#### Work required:
Without changing anything, transcribe all of the entries.

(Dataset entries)
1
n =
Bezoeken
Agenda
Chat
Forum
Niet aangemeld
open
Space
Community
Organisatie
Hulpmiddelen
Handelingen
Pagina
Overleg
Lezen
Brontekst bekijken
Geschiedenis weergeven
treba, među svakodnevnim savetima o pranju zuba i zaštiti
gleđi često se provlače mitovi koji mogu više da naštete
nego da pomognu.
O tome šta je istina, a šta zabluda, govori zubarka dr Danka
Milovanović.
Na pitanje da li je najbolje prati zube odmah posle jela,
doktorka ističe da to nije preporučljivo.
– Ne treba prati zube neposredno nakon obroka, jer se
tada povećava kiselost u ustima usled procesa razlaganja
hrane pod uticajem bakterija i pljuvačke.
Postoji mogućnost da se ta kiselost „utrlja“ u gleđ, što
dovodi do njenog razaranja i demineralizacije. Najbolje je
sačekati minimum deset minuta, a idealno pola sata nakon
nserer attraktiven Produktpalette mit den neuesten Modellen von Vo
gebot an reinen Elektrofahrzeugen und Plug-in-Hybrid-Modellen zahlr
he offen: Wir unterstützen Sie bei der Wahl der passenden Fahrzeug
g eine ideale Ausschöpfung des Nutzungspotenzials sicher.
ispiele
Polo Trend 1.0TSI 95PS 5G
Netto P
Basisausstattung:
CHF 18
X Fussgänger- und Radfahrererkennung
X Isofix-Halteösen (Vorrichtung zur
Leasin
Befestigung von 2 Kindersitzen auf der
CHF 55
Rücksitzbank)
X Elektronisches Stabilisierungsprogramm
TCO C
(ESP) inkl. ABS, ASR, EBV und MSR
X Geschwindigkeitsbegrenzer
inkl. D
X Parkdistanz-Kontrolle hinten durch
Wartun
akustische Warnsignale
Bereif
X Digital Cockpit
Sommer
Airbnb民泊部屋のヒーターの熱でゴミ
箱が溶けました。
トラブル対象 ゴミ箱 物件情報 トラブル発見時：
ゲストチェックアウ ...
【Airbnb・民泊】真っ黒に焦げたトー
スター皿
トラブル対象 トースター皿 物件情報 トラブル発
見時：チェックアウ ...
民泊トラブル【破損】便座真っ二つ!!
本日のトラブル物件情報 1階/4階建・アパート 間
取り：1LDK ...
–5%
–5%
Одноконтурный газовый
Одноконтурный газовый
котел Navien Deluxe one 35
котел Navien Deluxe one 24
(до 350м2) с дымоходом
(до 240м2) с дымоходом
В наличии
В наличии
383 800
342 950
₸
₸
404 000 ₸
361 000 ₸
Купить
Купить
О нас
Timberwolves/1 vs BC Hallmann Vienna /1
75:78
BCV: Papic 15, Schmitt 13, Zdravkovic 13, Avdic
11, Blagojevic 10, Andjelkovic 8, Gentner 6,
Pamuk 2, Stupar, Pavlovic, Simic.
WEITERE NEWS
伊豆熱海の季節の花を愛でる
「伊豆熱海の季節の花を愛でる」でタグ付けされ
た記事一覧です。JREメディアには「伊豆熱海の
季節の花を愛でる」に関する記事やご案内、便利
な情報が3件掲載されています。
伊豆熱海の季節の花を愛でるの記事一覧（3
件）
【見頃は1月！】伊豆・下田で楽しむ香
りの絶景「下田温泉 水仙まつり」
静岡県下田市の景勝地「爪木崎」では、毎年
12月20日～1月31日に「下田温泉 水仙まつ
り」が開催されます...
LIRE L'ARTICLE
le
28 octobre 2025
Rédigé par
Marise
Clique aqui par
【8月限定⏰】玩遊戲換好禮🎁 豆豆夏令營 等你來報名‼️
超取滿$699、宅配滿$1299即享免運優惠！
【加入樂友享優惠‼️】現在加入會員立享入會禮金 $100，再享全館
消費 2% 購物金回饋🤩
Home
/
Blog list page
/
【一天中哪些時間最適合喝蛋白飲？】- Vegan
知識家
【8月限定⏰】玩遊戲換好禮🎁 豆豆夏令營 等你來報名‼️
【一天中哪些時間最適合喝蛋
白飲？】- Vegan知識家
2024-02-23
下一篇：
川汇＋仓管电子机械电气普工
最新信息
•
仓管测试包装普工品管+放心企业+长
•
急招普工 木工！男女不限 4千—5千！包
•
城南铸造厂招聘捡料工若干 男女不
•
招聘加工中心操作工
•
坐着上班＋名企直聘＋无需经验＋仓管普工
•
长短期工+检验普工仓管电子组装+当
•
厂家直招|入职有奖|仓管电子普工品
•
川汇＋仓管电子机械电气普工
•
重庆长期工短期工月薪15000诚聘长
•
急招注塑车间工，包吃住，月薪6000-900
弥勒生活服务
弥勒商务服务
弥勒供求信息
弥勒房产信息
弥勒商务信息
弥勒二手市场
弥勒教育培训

#### Written answer:
1
n =
Bezoeken
Agenda
Chat
Forum
Niet aangemeld
open
Space
Community
Organisatie
Hulpmiddelen
Handelingen
Pagina
Overleg
Lezen
Brontekst bekijken
Geschiedenis weergeven
treba, među svakodnevnim savetima o pranju zuba i zaštiti
gleđi često se provlače mitovi koji mogu više da naštete
nego da pomognu.
O tome šta je istina, a šta zabluda, govori zubarka dr Danka
Milovanović.
Na pitanje da li je najbolje prati zube odmah posle jela,
doktorka ističe da to nije preporučljivo.
– Ne treba prati zube neposredno nakon obroka, jer se
tada povećava kiselost u ustima usled procesa razlaganja
hrane pod uticajem bakterija i pljuvačke.
Postoji mogućnost da se ta kiselost „utrlja“ u gleđ, što
dovodi do njenog razaranja i demineralizacije. Najbolje je
sačekati minimum deset minuta, a idealno pola sata nakon
nserer attraktiven Produktpalette mit den neuesten Modellen von Vo
gebot an reinen Elektrofahrzeugen und Plug-in-Hybrid-Modellen zahlr
he offen: Wir unterstützen Sie bei der Wahl der passenden Fahrzeug
g eine ideale Ausschöpfung des Nutzungspotenzials sicher.
ispiele
Polo Trend 1.0TSI 95PS 5G
Netto P
Basisausstattung:
CHF 18
X Fussgänger- und Radfahrererkennung
X Isofix-Halteösen (Vorrichtung zur
Leasin
Befestigung von 2 Kindersitzen auf der
CHF 55
Rücksitzbank)
X Elektronisches Stabilisierungsprogramm
TCO C
(ESP) inkl. ABS, ASR, EBV und MSR
X Geschwindigkeitsbegrenzer
inkl. D
X Parkdistanz-Kontrolle hinten durch
Wartun
akustische Warnsignale
Bereif
X Digital Cockpit
Sommer
Airbnb民泊部屋のヒーターの熱でゴミ
箱が溶けました。
トラブル対象 ゴミ箱 物件情報 トラブル発見時：
ゲストチェックアウ ...
【Airbnb・民泊】真っ黒に焦げたトー
スター皿
トラブル対象 トースター皿 物件情報 トラブル発
見時：チェックアウ ...
民泊トラブル【破損】便座真っ二つ!!
本日のトラブル物件情報 1階/4階建・アパート 間
取り：1LDK ...
–5%
–5%
Одноконтурный газовый
Одноконтурный газовый
котел Navien Deluxe one 35
котел Navien Deluxe one 24
(до 350м2) с дымоходом
(до 240м2) с дымоходом
В наличии
В наличии
383 800
342 950
₸
₸
404 000 ₸
361 000 ₸
Купить
Купить
О нас
Timberwolves/1 vs BC Hallmann Vienna /1
75:78
BCV: Papic 15, Schmitt 13, Zdravkovic 13, Avdic
11, Blagojevic 10, Andjelkovic 8, Gentner 6,
Pamuk 2, Stupar, Pavlovic, Simic.
WEITERE NEWS
伊豆熱海の季節の花を愛でる
「伊豆熱海の季節の花を愛でる」でタグ付けされ
た記事一覧です。JREメディアには「伊豆熱海の
季節の花を愛でる」に関する記事やご案内、便利
な情報が3件掲載されています。
伊豆熱海の季節の花を愛でるの記事一覧（3
件）
【見頃は1月！】伊豆・下田で楽しむ香
りの絶景「下田温泉 水仙まつり」
静岡県下田市の景勝地「爪木崎」では、毎年
12月20日～1月31日に「下田温泉 水仙まつ
り」が開催されます...
LIRE L'ARTICLE
le
28 octobre 2025
Rédigé par
Marise
Clique aqui par
【8月限定⏰】玩遊戲換好禮🎁 豆豆夏令營 等你來報名‼️
超取滿$699、宅配滿$1299即享免運優惠！
【加入樂友享優惠‼️】現在加入會員立享入會禮金 $100，再享全館
消費 2% 購物金回饋🤩
Home
/
Blog list page
/
【一天中哪些時間最適合喝蛋白飲？】- Vegan
知識家
【8月限定⏰】玩遊戲換好禮🎁 豆豆夏令營 等你來報名‼️
【一天中哪些時間最適合喝蛋
白飲？】- Vegan知識家
2024-02-23
下一篇：
川汇＋仓管电子机械电气普工
最新信息
•
仓管测试包装普工品管+放心企业+长
•
急招普工 木工！男女不限 4千—5千！包
•
城南铸造厂招聘捡料工若干 男女不
•
招聘加工中心操作工
•
坐着上班＋名企直聘＋无需经验＋仓管普工
•
长短期工+检验普工仓管电子组装+当
•
厂家直招|入职有奖|仓管电子普工品
•
川汇＋仓管电子机械电气普工
•
重庆长期工短期工月薪15000诚聘长
•
急招注塑车间工，包吃住，月薪6000-900
弥勒生活服务
弥勒商务服务
弥勒供求信息
弥勒房产信息
弥勒商务信息
弥勒二手市场
弥勒教育培训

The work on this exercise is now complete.